#### [YOUR TASK]
Copy out the data exactly as it appears, without a single image.

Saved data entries
----------

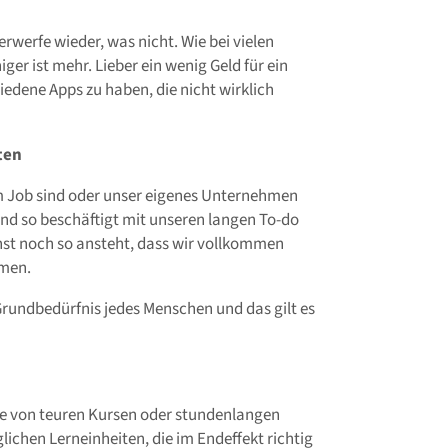
rwerfe wieder, was nicht. Wie bei vielen
ger ist mehr. Lieber ein wenig Geld für ein
iedene Apps zu haben, die nicht wirklich
ten
im Job sind oder unser eigenes Unternehmen
ind so beschäftigt mit unseren langen To-do
onst noch so ansteht, dass wir vollkommen
dmen.
Grundbedürfnis jedes Menschen und das gilt es
se von teuren Kursen oder stundenlangen
glichen Lerneinheiten, die im Endeffekt richtig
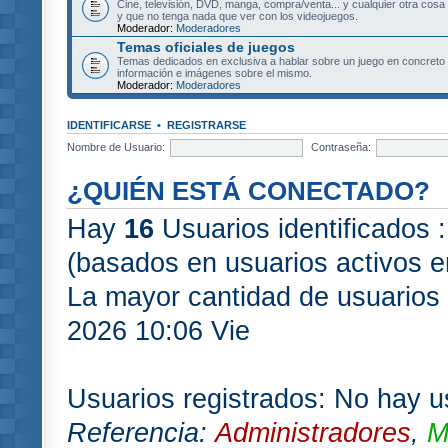
Cine, televisión, DVD, manga, compra/venta... y cualquier otra cosa
y que no tenga nada que ver con los videojuegos.
Moderador:
Moderadores
Temas oficiales de juegos
Temas dedicados en exclusiva a hablar sobre un juego en concret
información e imágenes sobre el mismo.
Moderador:
Moderadores
IDENTIFICARSE
•
REGISTRARSE
Nombre de Usuario:
Contraseña:
¿QUIÉN ESTÁ CONECTADO?
Hay
16
Usuarios identificados :
(basados en usuarios activos e
La mayor cantidad de usuarios 
2026 10:06 Vie
Usuarios registrados: No hay us
Referencia:
Administradores
,
M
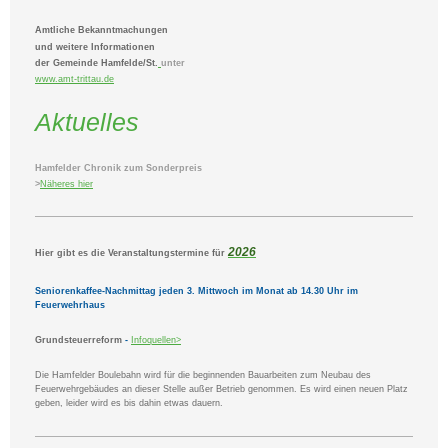
Amtliche Bekanntmachungen
und weitere Informationen
der Gemeinde Hamfelde/St.
unter
www.amt-trittau.de
Aktuelles
Hamfelder Chronik zum Sonderpreis
>
Näheres hier
2026
Hier gibt es die Veranstaltungstermine für
Seniorenkaffee-Nachmittag jeden 3. Mittwoch im Monat ab 14.30 Uhr im
Feuerwehrhaus
Grundsteuerreform
-
Infoquellen>
Die Hamfelder Boulebahn wird für die beginnenden Bauarbeiten zum Neubau des
Feuerwehrgebäudes an dieser Stelle außer Betrieb genommen. Es wird einen neuen Platz
geben, leider wird es bis dahin etwas dauern.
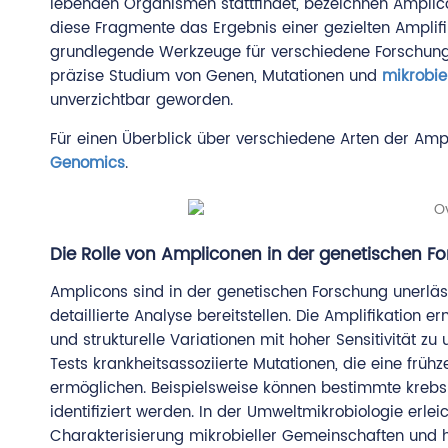
lebenden Organismen stattfindet, bezeichnen Amplico
diese Fragmente das Ergebnis einer gezielten Amplif
grundlegende Werkzeuge für verschiedene Forschung
präzise Studium von Genen, Mutationen und
mikrobie
unverzichtbar geworden.
Für einen Überblick über verschiedene Arten der Am
Genomics
.
Die Rolle von Ampliconen in der genetischen F
Amplicons sind in der genetischen Forschung unerläs
detaillierte Analyse bereitstellen. Die Amplifikatio
und strukturelle Variationen mit hoher Sensitivität z
Tests krankheitsassoziierte Mutationen, die eine früh
ermöglichen. Beispielsweise können bestimmte kreb
identifiziert werden. In der Umweltmikrobiologie erle
Charakterisierung mikrobieller Gemeinschaften und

----------

#### [EXERCISE RESPONSE]
rwerfe wieder, was nicht. Wie bei vielen
ger ist mehr. Lieber ein wenig Geld für ein
iedene Apps zu haben, die nicht wirklich
ten
im Job sind oder unser eigenes Unternehmen
ind so beschäftigt mit unseren langen To-do
onst noch so ansteht, dass wir vollkommen
dmen.
Grundbedürfnis jedes Menschen und das gilt es
se von teuren Kursen oder stundenlangen
glichen Lerneinheiten, die im Endeffekt richtig
Cine, televisión, DVD, manga, compra/venta... y cualquier otra cosa
y que no tenga nada que ver con los videojuegos.
Moderador:
Moderadores
Temas oficiales de juegos
Temas dedicados en exclusiva a hablar sobre un juego en concret
información e imágenes sobre el mismo.
Moderador:
Moderadores
IDENTIFICARSE
•
REGISTRARSE
Nombre de Usuario:
Contraseña:
¿QUIÉN ESTÁ CONECTADO?
Hay
16
Usuarios identificados :
(basados en usuarios activos e
La mayor cantidad de usuarios 
2026 10:06 Vie
Usuarios registrados: No hay us
Referencia:
Administradores
,
M
Amtliche Bekanntmachungen
und weitere Informationen
der Gemeinde Hamfelde/St.
unter
www.amt-trittau.de
Aktuelles
Hamfelder Chronik zum Sonderpreis
>
Näheres hier
2026
Hier gibt es die Veranstaltungstermine für
Seniorenkaffee-Nachmittag jeden 3. Mittwoch im Monat ab 14.30 Uhr im
Feuerwehrhaus
Grundsteuerreform
-
Infoquellen>
Die Hamfelder Boulebahn wird für die beginnenden Bauarbeiten zum Neubau des
Feuerwehrgebäudes an dieser Stelle außer Betrieb genommen. Es wird einen neuen Platz
geben, leider wird es bis dahin etwas dauern.
lebenden Organismen stattfindet, bezeichnen Amplico
diese Fragmente das Ergebnis einer gezielten Amplif
grundlegende Werkzeuge für verschiedene Forschung
präzise Studium von Genen, Mutationen und
mikrobie
unverzichtbar geworden.
Für einen Überblick über verschiedene Arten der Am
Genomics
.
Die Rolle von Ampliconen in der genetischen F
Amplicons sind in der genetischen Forschung unerläs
detaillierte Analyse bereitstellen. Die Amplifikatio
und strukturelle Variationen mit hoher Sensitivität z
Tests krankheitsassoziierte Mutationen, die eine früh
ermöglichen. Beispielsweise können bestimmte kreb
identifiziert werden. In der Umweltmikrobiologie erle
Charakterisierung mikrobieller Gemeinschaften und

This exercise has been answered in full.